Des lions occupent es angles des chapiteaux, des aigles, des singes et d'autre snaimaux fantastiques complètent ce bestiaire étonnant.
Certains aspects de ce décor sculpté montrent que les artistes de l'époque romane ont puisé aux sources d'inspiration issues des échanges culturels de l'ensemble du pourtour méditerranéen.


 

Plans du Prieuré

1- L'accueil : une des trois salles du bâtiment de la communauté.

2- Le cloître : constitué d'une seule galerie orientée plein sud. Il est rythmé par trois piliers séparant des séries d'arcades. Le décor sculpté se déploie sur les huit couples de chapiteaux en marbre. Face à cet ensemble, un enfeu (c'est à dire : un tombeau placé sous une arcade) orné de fresques.
On remarque l'activité de sculpteurs différents travaillant ensemble : les chapiteaux intérieurs sont une exécuton plus habile que les extérieurs. L'utilisation du trépan (foret actionné par un arc) permetait de perforer le marbre.

3- Le transept : vaisseau transversal qui coupe la nef principale et donne à l'église sa forme de croix.

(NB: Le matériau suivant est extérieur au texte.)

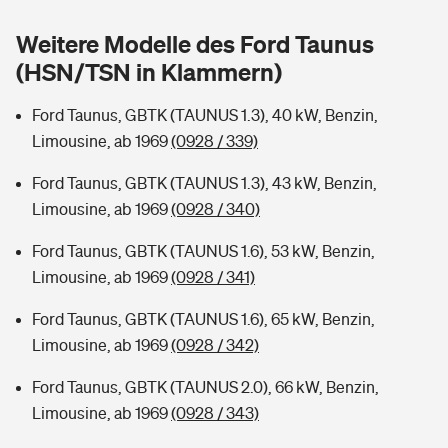
Sie haben Fragen?
Weitere Modelle des Ford Taunus
Hochwasser-Check: Wie gefährdet ist Ihr Haus?
Private Cyberversicherung
Rentenrechner: Wie viel Geld bekomme ich im Alter?
(HSN/TSN in Klammern)
Wer versichert was: Jetzt Versicherer finden
Musikinstrumentenversicherung
Ford Taunus, GBTK (TAUNUS 1.3), 40 kW, Benzin,
Limousine, ab 1969
(0928 / 339)
Sie haben Fragen?
Zur Übersicht
Ford Taunus, GBTK (TAUNUS 1.3), 43 kW, Benzin,
Limousine, ab 1969
(0928 / 340)
Tools
Ford Taunus, GBTK (TAUNUS 1.6), 53 kW, Benzin,
Limousine, ab 1969
(0928 / 341)
Kinderunfall-Check: Mehr Sicherheit für deine Kids
Ford Taunus, GBTK (TAUNUS 1.6), 65 kW, Benzin,
Typklassen: So ist Ihr Auto eingestuft
Limousine, ab 1969
(0928 / 342)
Ford Taunus, GBTK (TAUNUS 2.0), 66 kW, Benzin,
Sie haben Fragen?
Limousine, ab 1969
(0928 / 343)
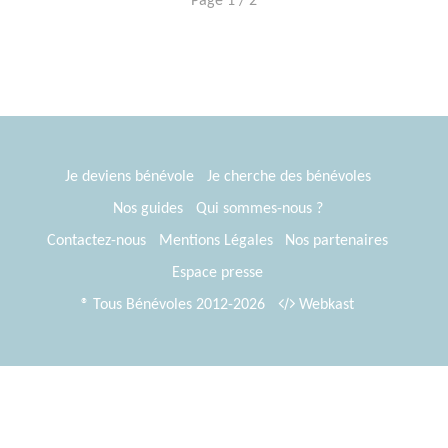
Page 1 / 2
Je deviens bénévole
Je cherche des bénévoles
Nos guides
Qui sommes-nous ?
Contactez-nous
Mentions Légales
Nos partenaires
Espace presse
® Tous Bénévoles 2012-2026
Webkast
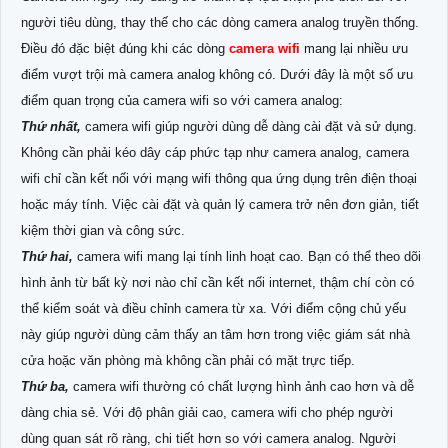
người tiêu dùng, thay thế cho các dòng camera analog truyền thống.
Điều đó đặc biệt đúng khi các dòng
camera wifi
mang lại nhiều ưu
điểm vượt trội mà camera analog không có. Dưới đây là một số ưu
điểm quan trọng của camera wifi so với camera analog:
Thứ nhất,
camera wifi giúp người dùng dễ dàng cài đặt và sử dụng.
Không cần phải kéo dây cáp phức tạp như camera analog, camera
wifi chỉ cần kết nối với mạng wifi thông qua ứng dụng trên điện thoại
hoặc máy tính. Việc cài đặt và quản lý camera trở nên đơn giản, tiết
kiệm thời gian và công sức.
Thứ hai,
camera wifi mang lại tính linh hoạt cao. Bạn có thể theo dõi
hình ảnh từ bất kỳ nơi nào chỉ cần kết nối internet, thậm chí còn có
thể kiểm soát và điều chỉnh camera từ xa. Với điểm cộng chủ yếu
này giúp người dùng cảm thấy an tâm hơn trong việc giám sát nhà
cửa hoặc văn phòng mà không cần phải có mặt trực tiếp.
Thứ ba,
camera wifi thường có chất lượng hình ảnh cao hơn và dễ
dàng chia sẻ. Với độ phân giải cao, camera wifi cho phép người
dùng quan sát rõ ràng, chi tiết hơn so với camera analog. Người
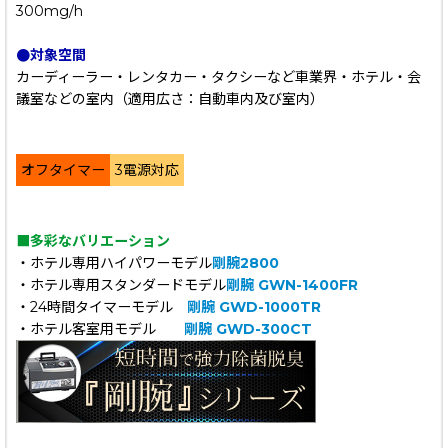
300mg/h
●対象空間
カーディーラー・レンタカー・タクシーなど車業界・ホテル・会
議室などの室内（適用広さ：自動車内及び室内）
オフタイマー
3電源対応
■多彩なバリエーション
・ホテル専用ハイパワーモデル
剛腕2800
・ホテル専用スタンダードモデル
剛腕 GWN-1400FR
・24時間タイマーモデル
剛腕 GWD-1000TR
・ホテル客室用モデル
剛腕 GWD-300CT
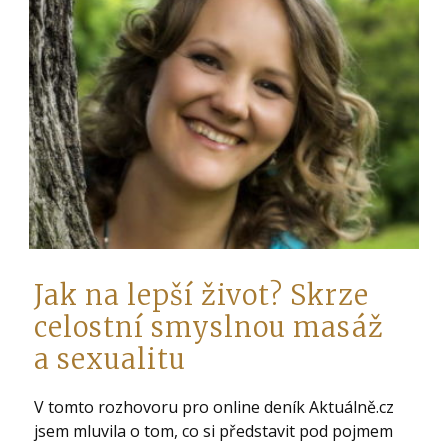
Jak na lepší život? Skrze
celostní smyslnou masáž
a sexualitu
V tomto rozhovoru pro online deník Aktuálně.cz
jsem mluvila o tom, co si představit pod pojmem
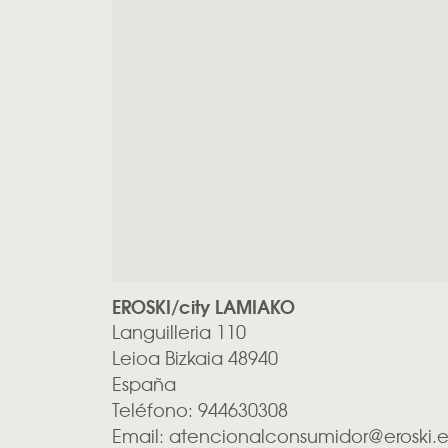
EROSKI/city LAMIAKO
Languilleria 110
Leioa
Bizkaia
48940
España
Teléfono:
944630308
Email:
atencionalconsumidor@eroski.e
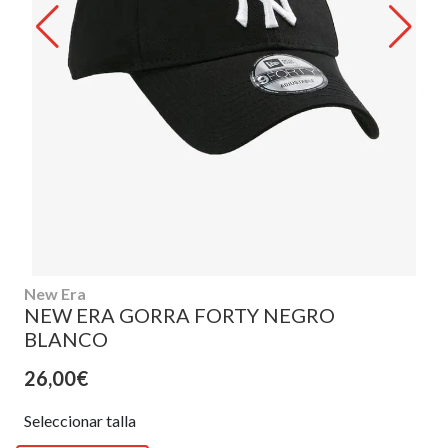
New Era
NEW ERA GORRA FORTY NEGRO
BLANCO
26,00€
Seleccionar talla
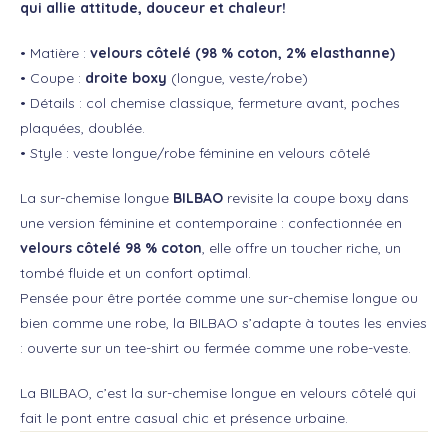
qui allie attitude, douceur et chaleur!
• Matière :
velours côtelé (98 % coton, 2% elasthanne)
• Coupe :
droite boxy
(longue, veste/robe)
• Détails : col chemise classique, fermeture avant, poches
plaquées, doublée.
• Style : veste longue/robe féminine en velours côtelé
La sur-chemise longue
BILBAO
revisite la coupe boxy dans
une version féminine et contemporaine : confectionnée en
velours côtelé 98 % coton
, elle offre un toucher riche, un
tombé fluide et un confort optimal.
Pensée pour être portée comme une sur-chemise longue ou
bien comme une robe, la BILBAO s’adapte à toutes les envies
: ouverte sur un tee-shirt ou fermée comme une robe-veste.
La BILBAO, c’est la sur-chemise longue en velours côtelé qui
fait le pont entre casual chic et présence urbaine.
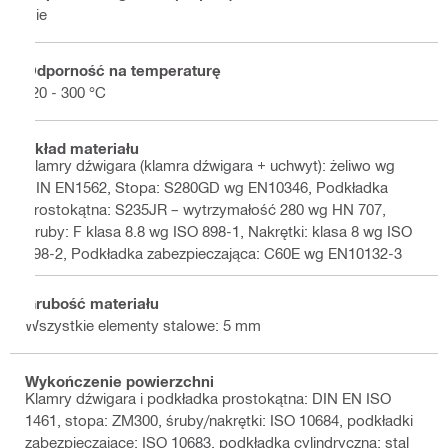
Nie
Odporność na temperaturę
-20 - 300 °C
Skład materiału
Klamry dźwigara (klamra dźwigara + uchwyt): żeliwo wg
DIN EN1562, Stopa: S280GD wg EN10346, Podkładka
prostokątna: S235JR – wytrzymałość 280 wg HN 707,
Śruby: F klasa 8.8 wg ISO 898-1, Nakrętki: klasa 8 wg ISO
898-2, Podkładka zabezpieczająca: C60E wg EN10132-3
Grubość materiału
Wszystkie elementy stalowe: 5 mm
Wykończenie powierzchni
Klamry dźwigara i podkładka prostokątna: DIN EN ISO
1461, stopa: ZM300, śruby/nakrętki: ISO 10684, podkładki
zabezpieczające: ISO 10683, podkładka cylindryczna: stal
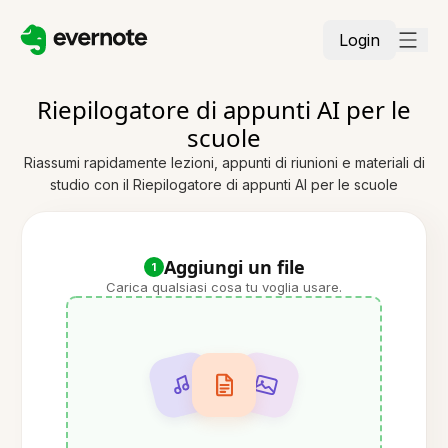
Login
Riepilogatore di appunti AI per le
scuole
Riassumi rapidamente lezioni, appunti di riunioni e materiali di
studio con il Riepilogatore di appunti AI per le scuole
Aggiungi un file
1
Carica qualsiasi cosa tu voglia usare.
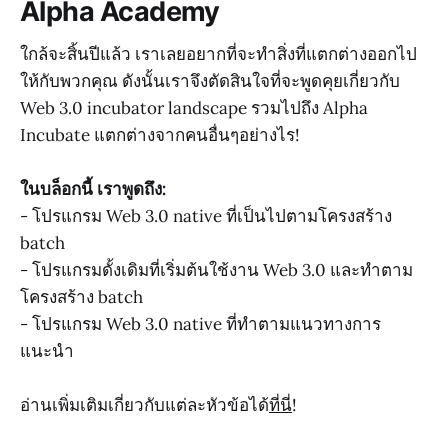
Alpha Academy
ใกล้จะสิ้นปีแล้ว เราเลยอยากที่จะทำสิ่งที่แตกต่างออกไป
ให้กับพวกคุณ ดังนั้นเราจึงตัดสินใจที่จะพูดคุยเกี่ยวกับ
Web 3.0 incubator landscape รวมไปถึง Alpha
Incubate แตกต่างจากคนอื่นๆอย่างไร!
ในบล็อกนี้ เราพูดถึง:
- โปรแกรม Web 3.0 native ที่เป็นไปตามโครงสร้าง
batch
- โปรแกรมดั้งเดิมที่เริ่มต้นใช้งาน Web 3.0 และทำตาม
โครงสร้าง batch
- โปรแกรม Web 3.0 native ที่ทำตามแนวทางการ
แนะนำ
อ่านเพิ่มเติมเกี่ยวกับแต่ละหัวข้อได้
ที่นี่
!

4- L'abside et les absidioles sont perçées de fenêtres à double brasement, ouvrant vers l'est. Celle de l'abside est ornée d'une décoration en marbre : deux colonnes et deux chapiteaux soutiennent un tore.

5- La nef : elle est voûtée en berceau brisé. Elle a conservé sur un de ses murs, un lambeau de fresque. La scène représente une Descente de c>roix, on devine le corps du Christ placé dans l'alignement de la fenêtre ouverte au Sud. La plupartdes murs de l'église devait être peinte de la même façon.

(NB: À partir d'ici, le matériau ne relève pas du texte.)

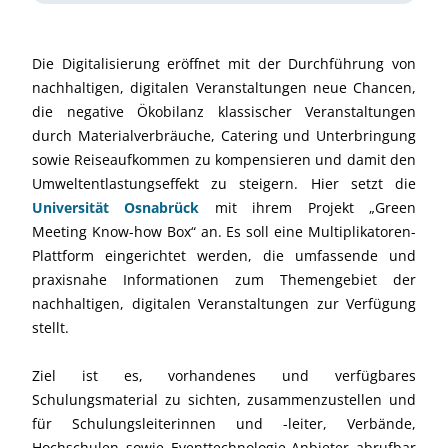
Die Digitalisierung eröffnet mit der Durchführung von
nachhaltigen, digitalen Veranstaltungen neue Chancen,
die negative Ökobilanz klassischer Veranstaltungen
durch Materialverbräuche, Catering und Unterbringung
sowie Reiseaufkommen zu kompensieren und damit den
Umweltentlastungseffekt zu steigern. Hier setzt die
Universität Osnabrück
mit ihrem Projekt „Green
Meeting Know-how Box“ an. Es soll eine Multiplikatoren-
Plattform eingerichtet werden, die umfassende und
praxisnahe Informationen zum Themengebiet der
nachhaltigen, digitalen Veranstaltungen zur Verfügung
stellt.
Ziel ist es, vorhandenes und verfügbares
Schulungsmaterial zu sichten, zusammenzustellen und
für Schulungsleiterinnen und -leiter, Verbände,
Hochschulen sowie Eventtechnologie-Anbieter abrufbar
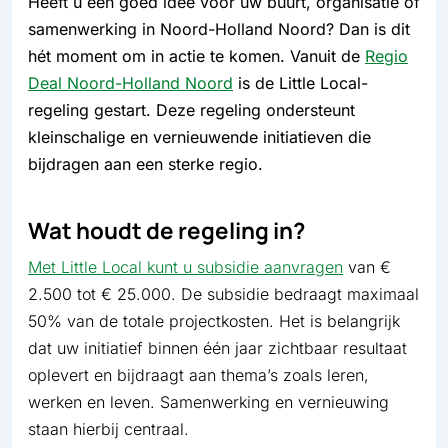
Heeft u een goed idee voor uw buurt, organisatie of
samenwerking in Noord-Holland Noord? Dan is dit
hét moment om in actie te komen. Vanuit de
Regio
Deal Noord-Holland Noord
is de Little Local-
regeling gestart. Deze regeling ondersteunt
kleinschalige en vernieuwende initiatieven die
bijdragen aan een sterke regio.
Wat houdt de regeling in?
Met Little Local kunt u subsidie aanvragen
van €
2.500 tot € 25.000. De subsidie bedraagt maximaal
50% van de totale projectkosten. Het is belangrijk
dat uw initiatief binnen één jaar zichtbaar resultaat
oplevert en bijdraagt aan thema’s zoals leren,
werken en leven. Samenwerking en vernieuwing
staan hierbij centraal.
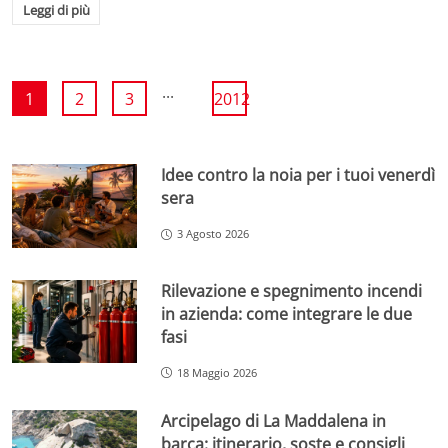
Leggi di più
...
1
2
3
2012
Idee contro la noia per i tuoi venerdì
sera
3 Agosto 2026
Rilevazione e spegnimento incendi
in azienda: come integrare le due
fasi
18 Maggio 2026
Arcipelago di La Maddalena in
barca: itinerario, soste e consigli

6- Nef latérale : il est probable que cette nef était celle qui servait pour les paroissiens de Serrabona. Le baptistère conservé rappelle cette destination.

7- Le portail : constitué d'un arc plein cintre est orné d'un tore en marbre reposant sur deux colonnes aux chapiteaux ouvragés. Ces chapiteaux, malheureusemnt volés en 2000, ont été remplacés par des copies.

8- La tribune : elle divise la nef en deux parties, l'une réservée aux chanoines, l'autre accessible aux fidèles. La plate-forme avec sa balustrade incomplète accueillait le choeur de chant.

9- La tour clocher : est haute de 18 mètres.
Un toit en batière (c'est à dire : à double pente) le couvre. Autour du prieuré, les allées et les sentiers du jardin méditerranéen invitent à la découverte de la flore catalane.


Lexique :

Prieuré : monastère dirigé par un prieur, il peut dépendre d'une abbaye ou être autonome.
Ecoinçon : triangle courbe compris entre deux arcs juxtaposés.
Rinceau : ornement fait d'une tige ondulée garnie de feuilles stylisées.
Mandorle : auréole en forme d'amande
.Ronde-bosse : sculpture isolée qui se détache de son support.
Claveau : élément d'un arc.
Tore : arc formé de claveaux cylindriques décorant une voussure.